The downward revision of the U.S. non-farm data for May and June has changed the narrative around the U.S. economy, with the interest rate market collectively shifting to focus on downside risks, now viewing a rate cut in September as almost certain.

According to news from the Wind Trading Desk, Morgan Stanley's Chief Global Economist Seth Carpenter stated in his latest report that while the market currently sees the Federal Reserve's rate cut in September as nearly certain, there are still many variables to observe.

The report pointed out that statements from Federal Reserve Chairman Jerome Powell at the press conference and comments from New York Fed President John Williams after the non-farm data release indicate that the upcoming economic data will still be crucial for the decision-making in the September meeting.

This week's CPI data will be particularly important, especially in addressing how tariffs drive inflation outcomes. The report emphasized that experience from 2018 shows that the full impact of tariffs typically requires a lag of 3 to 5 months, and the July CPI will clearly reveal the onset of tariff-driven inflation.

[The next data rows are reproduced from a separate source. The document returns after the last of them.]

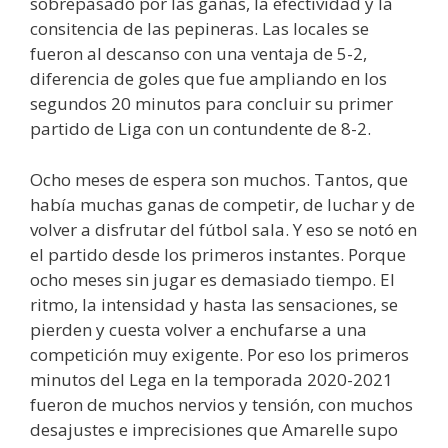
sobrepasado por las ganas, la efectividad y la
consitencia de las pepineras. Las locales se
fueron al descanso con una ventaja de 5-2,
diferencia de goles que fue ampliando en los
segundos 20 minutos para concluir su primer
partido de Liga con un contundente de 8-2.
Ocho meses de espera son muchos. Tantos, que
había muchas ganas de competir, de luchar y de
volver a disfrutar del fútbol sala. Y eso se notó en
el partido desde los primeros instantes. Porque
ocho meses sin jugar es demasiado tiempo. El
ritmo, la intensidad y hasta las sensaciones, se
pierden y cuesta volver a enchufarse a una
competición muy exigente. Por eso los primeros
minutos del Lega en la temporada 2020-2021
fueron de muchos nervios y tensión, con muchos
desajustes e imprecisiones que Amarelle supo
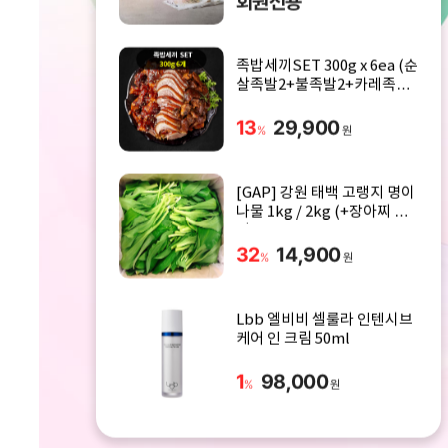
회원전용
족밥세끼SET 300g x 6ea (순
살족발2+불족발2+카레족발
2)
13
29,900
%
원
[GAP] 강원 태백 고랭지 명이
나물 1kg / 2kg (+장아찌 절
임소스)
32
14,900
%
원
Lbb 엘비비 셀룰라 인텐시브
케어 인 크림 50ml
1
98,000
%
원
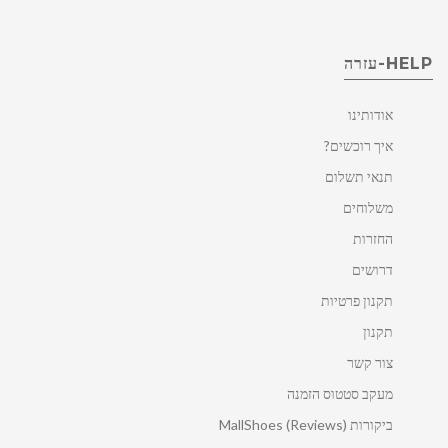
HELP-עזרה
אודותינו
איך רוכשים?
תנאי תשלום
משלוחים
החזרות
דרושים
תקנון פרטיות
תקנון
צור קשר
מעקב סטטוס הזמנה
ביקורות MallShoes (Reviews)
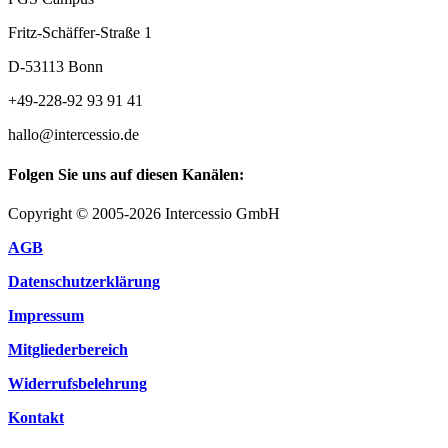
Fritz-Schäffer-Straße 1
D-53113 Bonn
+49-228-92 93 91 41
hallo@intercessio.de
Folgen Sie uns auf diesen Kanälen:
Copyright © 2005-2026 Intercessio GmbH
AGB
Datenschutzerklärung
Impressum
Mitgliederbereich
Widerrufsbelehrung
Kontakt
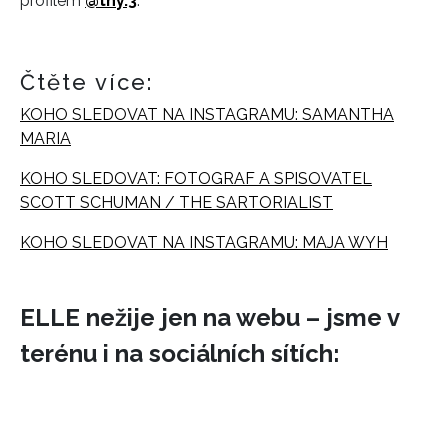
profilem
@tny.3
.
Čtěte více:
KOHO SLEDOVAT NA INSTAGRAMU: SAMANTHA
MARIA
KOHO SLEDOVAT: FOTOGRAF A SPISOVATEL
SCOTT SCHUMAN / THE SARTORIALIST
KOHO SLEDOVAT NA INSTAGRAMU: MAJA WYH
ELLE nežije jen na webu – jsme v
terénu i na sociálních sítích:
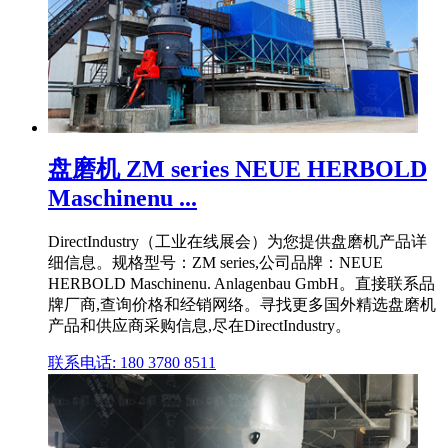
盘磨机 ZM series NEUE HERBOLD
Maschinenu ...
DirectIndustry（工业在线展会）为您提供盘磨机产品详
细信息。规格型号：ZM series,公司品牌：NEUE
HERBOLD Maschinenu. Anlagenbau GmbH。直接联系品
牌厂商,查询价格和经销网络。寻找更多国外精选盘磨机
产品和供应商采购信息,尽在DirectIndustry。
联系电话: 180 3780 8511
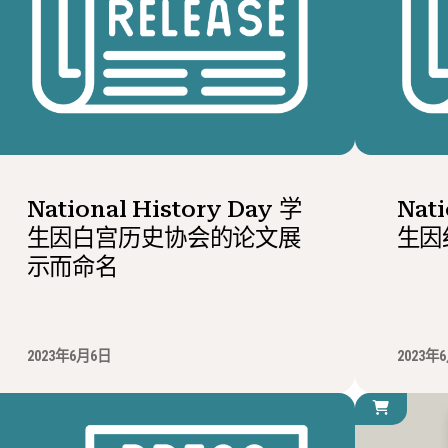
National History Day 学
Nati
生因白宫历史协会的论文展
生因
示而命名
2023年6月6日
2023年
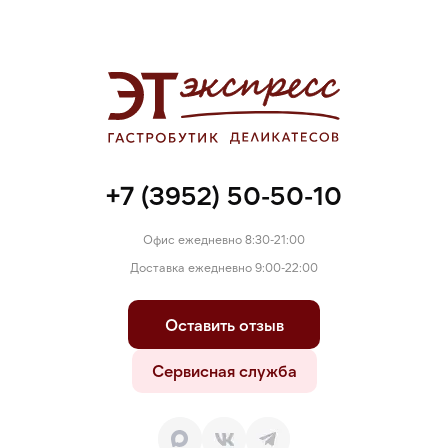
+7 (3952) 50-50-10
Офис ежедневно 8:30-21:00
Доставка ежедневно 9:00-22:00
Оставить отзыв
Сервисная служба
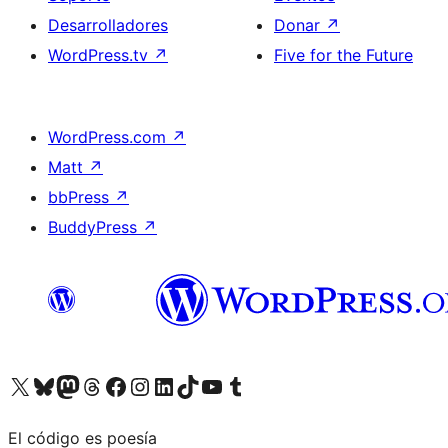
Desarrolladores
Donar
↗
WordPress.tv
↗
Five for the Future
WordPress.com
↗
Matt
↗
bbPress
↗
BuddyPress
↗
Visita nuestra cuenta de X (anteriormente Twitter)
Visita nuestra cuenta de Bluesky
Visita nuestra cuenta de Mastodon
Visita nuestra cuenta de Threads
Visita nuestra página de Facebook
Visita nuestra cuenta de Instagram
Visita nuestra cuenta de LinkedIn
Visita nuestra cuenta de TikTok
Visita nuestro canal de YouTube
Visita nuestra cuenta de Tumblr
El código es poesía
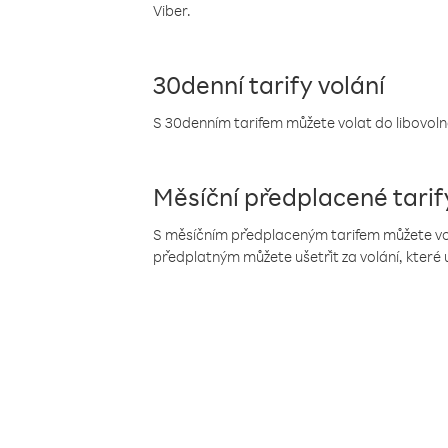
Viber.
30denní tarify volání
S 30denním tarifem můžete volat do libovolné
Měsíční předplacené tarif
S měsíčním předplaceným tarifem můžete volat
předplatným můžete ušetřit za volání, které 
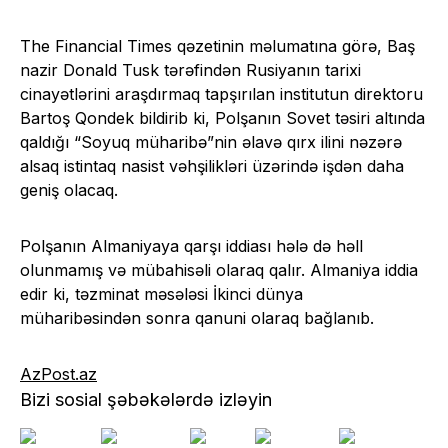
The Financial Times qəzetinin məlumatına görə, Baş
nazir Donald Tusk tərəfindən Rusiyanın tarixi
cinayətlərini araşdırmaq tapşırılan institutun direktoru
Bartoş Qondek bildirib ki, Polşanın Sovet təsiri altında
qaldığı “Soyuq müharibə”nin əlavə qırx ilini nəzərə
alsaq istintaq nasist vəhşilikləri üzərində işdən daha
geniş olacaq.
Polşanın Almaniyaya qarşı iddiası hələ də həll
olunmamış və mübahisəli olaraq qalır. Almaniya iddia
edir ki, təzminat məsələsi İkinci dünya
müharibəsindən sonra qanuni olaraq bağlanıb.
AzPost.az
Bizi sosial şəbəkələrdə izləyin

Lag in Tariff Transmission Effects

Despite red flags in the labor market, inflationary pressures are quietly building, which has become a core argument against rate cuts.

The report believes that tariffs are a major driver of inflation, and their effects exhibit a significant lag. Currently, the CPI for June has begun to show signs of tariff-driven inflation. Referring to the experience of 2018, the complete effect of tariffs transmitted to final consumer prices usually takes three to five months.

This lag is due to the realities of supply chain operations.

For example, the "effective tariff rate" calculated from actual tariffs collected and import amounts is significantly lower than the officially announced rates. Data shows that the effective rate for June was 8.9%, far below the announced rate of over 15%.

The report explains that this discrepancy arises from factors such as the timing of tariff implementation, transportation cycles, trade shifts, and compliance with the United States-Mexico-Canada Agreement (USMCA). Over time, this gap will gradually narrow, leading to sustained upward pressure on inflation in the coming months.

Additionally, companies, especially in the automotive industry, seem to have delayed price increases through inventory management, waiting to adjust prices after a new batch of higher-cost inventory arrives, which has also postponed the manifestation of inflation.

Inflation Pressure Expected to Persist, Data "Determines Success or Failure"

Looking ahead, the Federal Reserve's decision in September will be a difficult balance between "slowing employment" and "rising inflation."

On one hand, employment reports indicate a softening labor market; on the other hand, price increases seem to be a prevailing trend. Complicating matters further, the details of trade agreements have not yet been fully finalized, and this ongoing uncertainty itself can impact corporate hiring decisions.

Therefore, every piece of economic data before the September FOMC meeting will be closely watched by the market.

The U.S. CPI released this Tuesday will be the first key test. The report expects that the core CPI for July will accelerate from 0.23% to 0.32% year-on-year, primarily driven by core goods prices affected by tariffs. Before the September meeting, the market will also welcome an employment report and another CPI report. The report emphasizes that tariffs may simultaneously affect both data, which means the decision-making environment faced by the Federal Reserve may be more complex and nuanced than it is currently.